#1224 closed defect (fixed)
Cannot use non ascii heading string
Reported by: | Owned by: | Jonas Borgström | |
---|---|---|---|
Priority: | normal | Milestone: | 0.9 |
Component: | wiki system | Version: | devel |
Severity: | normal | Keywords: | |
Cc: | Branch: | ||
Release Notes: | |||
API Changes: | |||
Internal Changes: |
Description
Today, I updated to r1278 from r1233. Then I got exception to view existing pages.
In changeset [1250], heading become having id="xxx" generated by heading string. But it assumes that (almost)alphabets or digits exist in heading string, and remove other characters with regexp 'anchor_re.sub()'.
On writing japanese (generary, non-english) wiki page, we oftenly make heading string which has japanese characters only. In this case, generated 'anchor' string goes empty by 'anchor_re.sub()' Then cause exception at line 385 in WikiFormatter.py.
This problem should be fixed before next release to allow writing non-ascii language wiki pages. Or, cuase trouble for existing japanese pages.
I don't know right fix. I'm modified WikiFormatter.py localy as workaround.

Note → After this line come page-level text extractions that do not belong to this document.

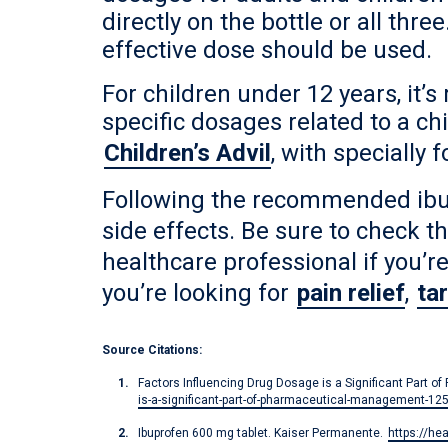
directly on the bottle or all th
effective dose should be used.
For children under 12 years, it’
specific dosages related to a c
Children’s Advil
, with specially
Following the recommended ibup
side effects. Be sure to check t
healthcare professional if you’r
you’re looking for
pain relief
,
ta
Source Citations:
Factors Influencing Drug Dosage is a Significant Part 
is-a-significant-part-of-pharmaceutical-management-12
Ibuprofen 600 mg tablet. Kaiser Permanente.
https://he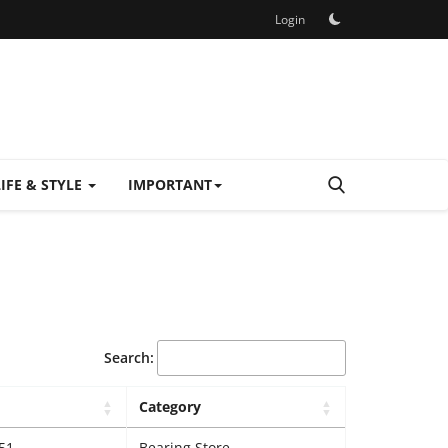
Login
LIFE & STYLE
IMPORTANT
Search:
Category
51
Bearing Store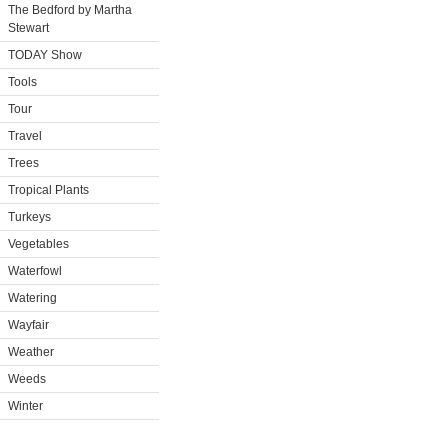
The Bedford by Martha
Stewart
TODAY Show
Tools
Tour
Travel
Trees
Tropical Plants
Turkeys
Vegetables
Waterfowl
Watering
Wayfair
Weather
Weeds
Winter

--- WikiFormatter.py (revision 1278) +++ WikiFormatter.py (working copy) @@ -382,6 +382,11 @@ depth = min(len(fullmatch.group('hdepth')), 5) heading = match[depth + 1:len(match) - depth - 1] anchor = anchor_base = self._anchor_re.sub('', heading) + # gotoh: following 'if' block is workaround for kanji heading + # because original code assumes ascii words. + if len(anchor) == 0: + self.out.write('<h%d >%s</h%d>' % (depth, heading, depth)) + return '' if anchor[0].isdigit(): anchor = '_' + anchor i = 1
Attachments (0)
Change History (4)
comment:1 by , 20 years ago
comment:2 by , 20 years ago
Milestone: | → 0.9 |
---|---|
Resolution: | → fixed |
Status: | new → closed |
Fixed in [1280].
comment:3 by , 20 years ago
Resolution: | fixed |
---|---|
Severity: | critical → normal |
Status: | closed → reopened |
The fix in [1280] is meaningfull but still not work for japanese. It assumes target string is unicode string object but strings in _heading_formatter() is not unicode object (encoded bytes). self._anchor_re.sub() is applied against raw utf-8 bytes thus it makes broken utf-8 bytes. I should change to work like this:
--- WikiFormatter.py (revision 1285) +++ WikiFormatter.py (working copy) @@ -381,7 +381,7 @@ depth = min(len(fullmatch.group('hdepth')), 5) heading = match[depth + 1:len(match) - depth - 1] - anchor = anchor_base = self._anchor_re.sub('', heading) + anchor = anchor_base = self._anchor_re.sub('', heading.decode('utf-8')).encode('utf-8') if not anchor or not anchor[0].isalpha(): # an ID must start with a letter in HTML anchor = 'a' + anchor
We should decode string in other right place. But I don't know where…
comment:4 by , 20 years ago
Resolution: | → fixed |
---|---|
Status: | reopened → closed |
I've applied a modified version of your patch in [1296]. Works well here. Thanks a lot!
Now I'm using this ad-hoc fix instead of patch in description above. Thus I can use link to each sections.